GoldenGateBridge-001.jpgA federal judge in San Francisco, citing the constitutional right to free speech, has eased limits on protesters who want to express their views from the sidewalks of the Golden Gate Bridge.

U.S. District Judge Marilyn Patel, in a summary judgment issued Jan. 7, struck down five restrictions set by the Golden Gate Bridge. District on free-speech activities by individuals and small groups.

Patel issued the ruling in a civil rights lawsuit filed by two Bay Area peace activists, Derek Turner and Mari Tobin Blume.

The rules declared unconstitutional by Patel were a requirement for a permit for the use of a sign; a mandate that permit applications must be submitted four days in advance; and bans on signs with handles, bullhorns, and any activity using signs after 2 p.m. on weekend days.

Patel wrote that the district hadn’t proved the rules were needed to promote security or smooth traffic flow on the span.

“The district has not shown that an individual or small group with a sign amidst the multitude on the bridge’s sidewalks realistically presents a serious threat to traffic and safety on the bridge,” she wrote.

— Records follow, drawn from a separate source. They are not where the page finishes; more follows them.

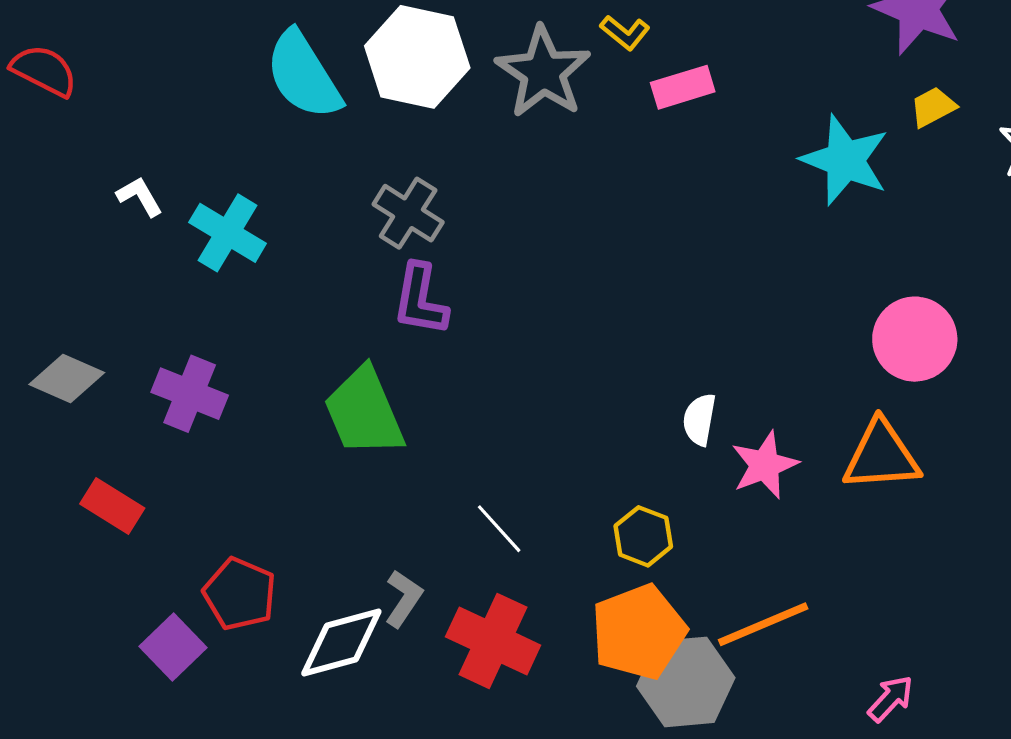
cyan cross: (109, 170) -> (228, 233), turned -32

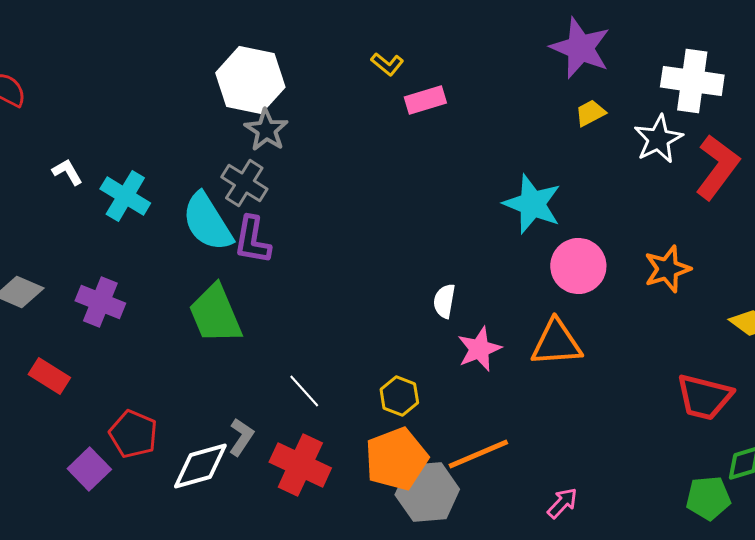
gray star: (543, 72) -> (266, 130), moved, size x0.7
cyan semicircle: (303, 75) -> (207, 222), moved
cyan star: (845, 160) -> (532, 204), moved
white semicircle: (699, 419) -> (444, 301), moved

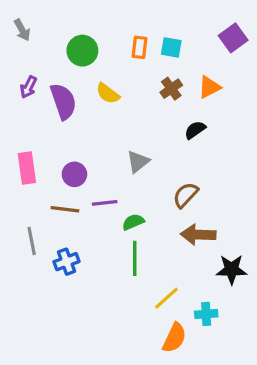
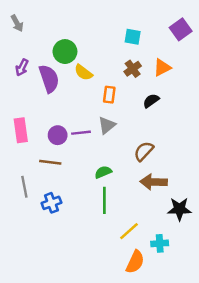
orange rectangle: (140, 47) -> (109, 95), moved
green circle: (82, 51) -> (65, 52), moved
purple line: (105, 203) -> (81, 133), moved

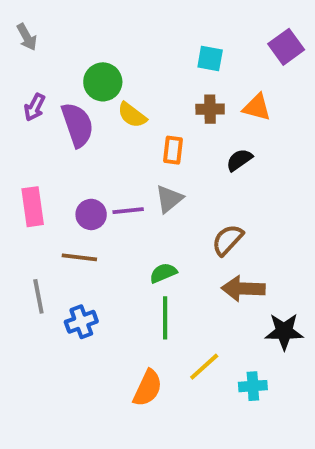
orange triangle: (162, 68) -> (257, 107), turned 42
brown cross: (133, 69) -> (210, 109), turned 35
orange semicircle: (135, 262) -> (148, 388), moved

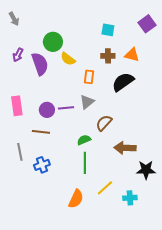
black semicircle: (239, 160) -> (123, 82), size x1.6
brown semicircle: (228, 240) -> (104, 123), moved

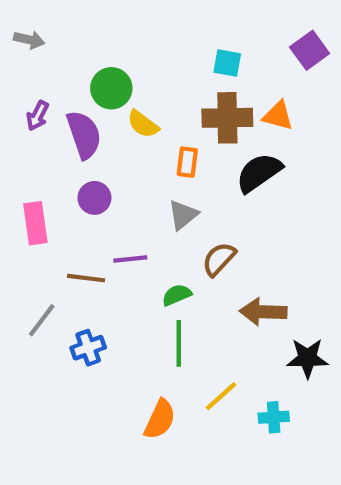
gray arrow: (14, 19) -> (29, 40), turned -48
brown cross: (108, 56) -> (227, 118), size x1.6
purple line: (66, 108) -> (130, 259), moved
purple circle: (47, 110) -> (94, 198), moved
gray line: (20, 152) -> (42, 320), turned 48

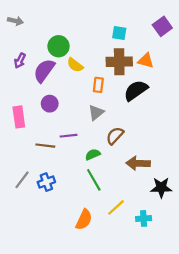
purple semicircle: (84, 135) -> (44, 71), turned -125
gray line: (42, 320) -> (22, 180), moved
green line: (179, 343) -> (94, 180), turned -30

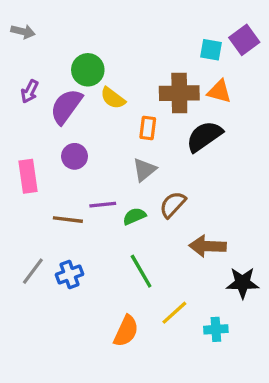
cyan square: (119, 33) -> (211, 50), moved
green semicircle: (93, 154) -> (134, 216), moved

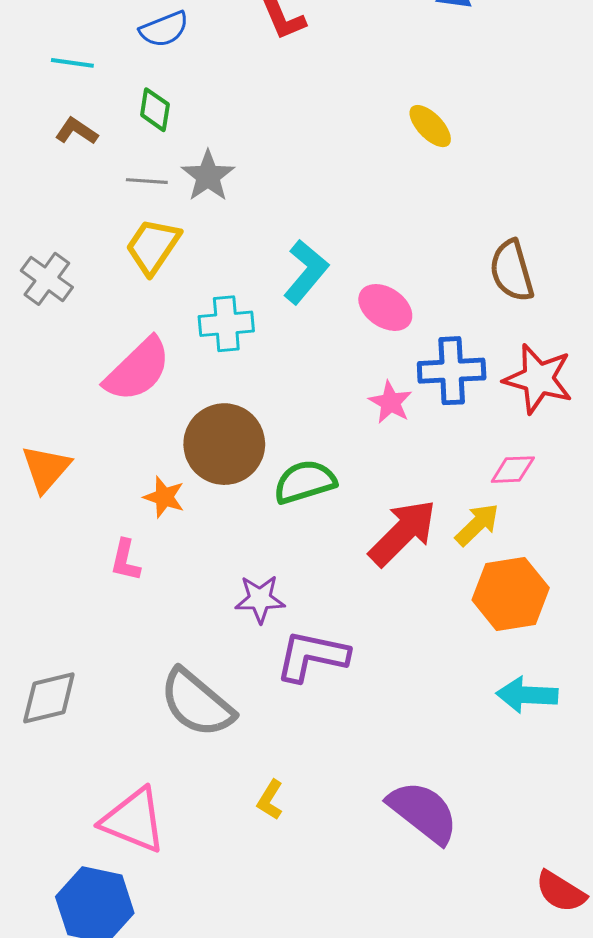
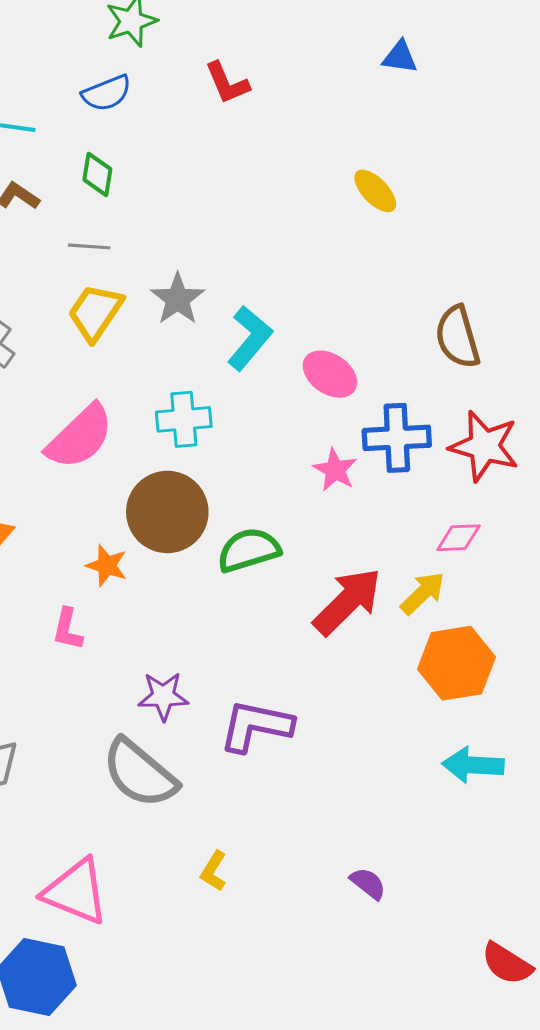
gray star: (208, 176) -> (178, 299), moved
cyan cross: (226, 324) -> (184, 419), moved
purple star: (260, 599) -> (163, 696), moved
purple semicircle: (423, 812) -> (368, 883), size x0.5

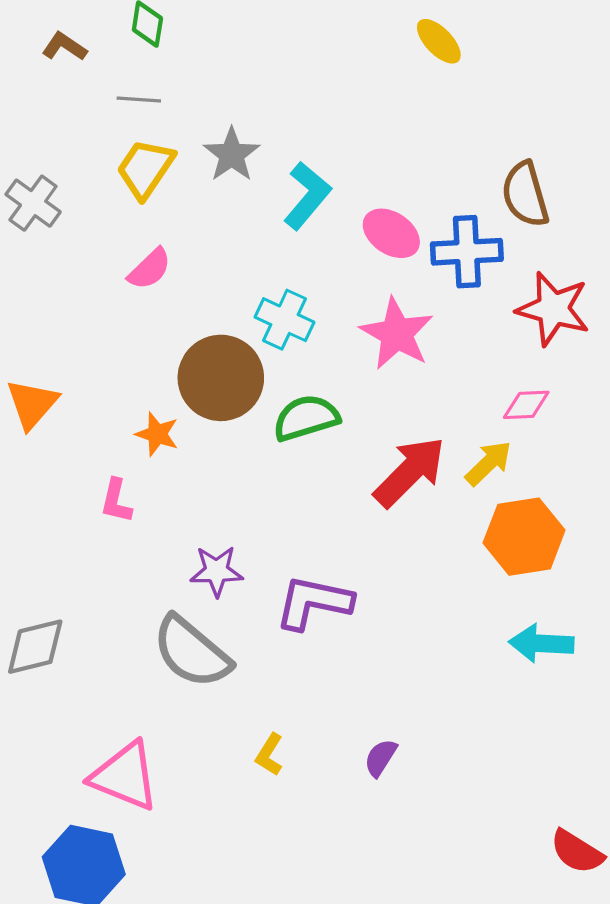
cyan cross: (184, 419) -> (284, 320), moved, turned 30
pink semicircle: (80, 437) -> (150, 269), moved, size x0.6
blue cross: (397, 438) -> (467, 252), moved
pink star: (335, 470) -> (397, 334), size x1.6
purple semicircle: (368, 883) -> (381, 758), moved, turned -96

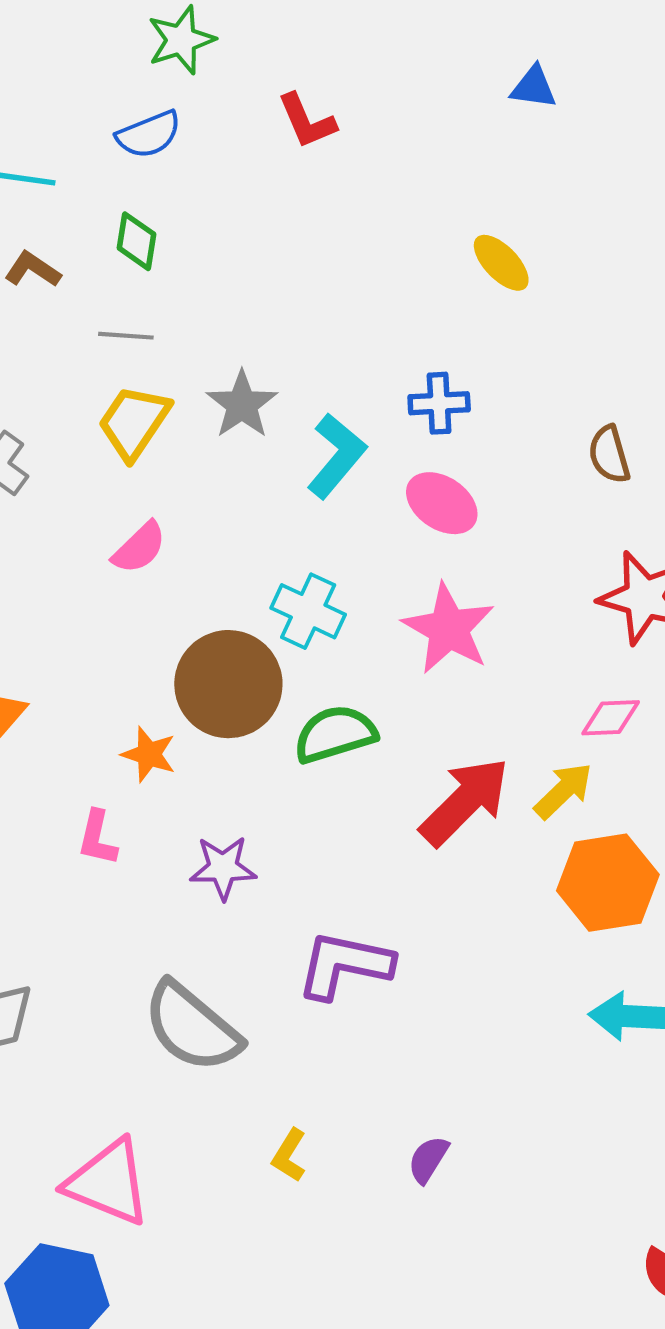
brown semicircle: (525, 194) -> (609, 455), size x0.7
blue cross: (467, 252) -> (439, 403), moved, size x0.7
purple star: (217, 571) -> (223, 868), moved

The ruling applies only to activities by groups of fewer than 50 people. Permit requirements for larger groups remain in place.

Patel noted that the famed span is a prime location for free speech.

“The Golden Gate Bridge is a unique locale that commands a worldwide audience,” she wrote.

Ajay Krishnan, a lawyer for Turner and Blume, said, “This is a victory for free speech, for spontaneous speech and for the right to protest.”

Krishnan said the plaintiffs’ lawyers had not yet determined whether they should seek an additional court order, such as an injunction, to carry out the summary judgment ruling.

Bridge district spokeswoman Mary Currie said officials at the agency were reviewing the decision and had not decided on their next steps, which could include an appeal.